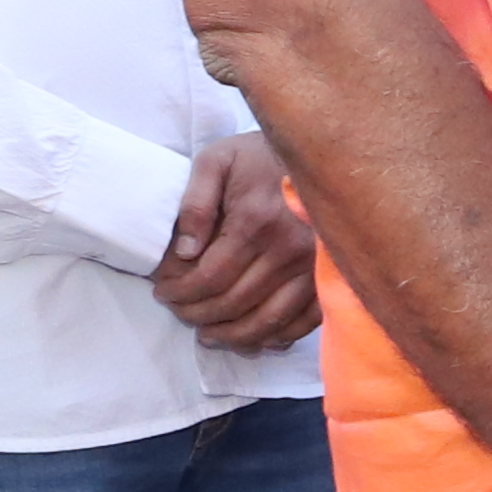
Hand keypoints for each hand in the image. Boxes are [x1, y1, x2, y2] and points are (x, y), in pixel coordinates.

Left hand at [151, 132, 320, 350]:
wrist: (320, 153)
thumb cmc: (259, 156)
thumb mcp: (216, 161)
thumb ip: (194, 203)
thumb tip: (183, 252)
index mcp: (255, 221)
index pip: (210, 277)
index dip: (180, 293)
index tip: (162, 294)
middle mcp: (288, 250)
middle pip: (235, 304)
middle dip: (199, 315)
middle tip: (179, 313)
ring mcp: (313, 268)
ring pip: (268, 321)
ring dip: (234, 335)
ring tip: (209, 334)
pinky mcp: (329, 278)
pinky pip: (303, 321)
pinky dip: (276, 336)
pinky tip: (254, 338)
···
Pictures are not part of the copy; retype all the other material exactly.

• [YOUR SOLUTION]
Hand keypoints for each hand in the image. Boxes are [x1, y1, x2, y2] and points are (x, y), in pixel coordinates.

Left hand at [151, 132, 320, 350]:
wrist: (320, 153)
thumb cmc: (259, 156)
thumb mcp: (216, 161)
thumb ip: (194, 203)
thumb tip: (183, 252)
index mcp: (255, 221)
index pip: (210, 277)
index dip: (180, 293)
index tip: (162, 294)
middle mcp: (288, 250)
middle pip: (235, 304)
middle dip: (199, 315)
middle tip: (179, 313)
ring mcp: (313, 268)
ring pip: (268, 321)
ring dip: (234, 335)
ring tip: (209, 334)
pinky mcp: (329, 278)
pinky pip: (303, 321)
pinky dip: (276, 336)
pinky tip: (254, 338)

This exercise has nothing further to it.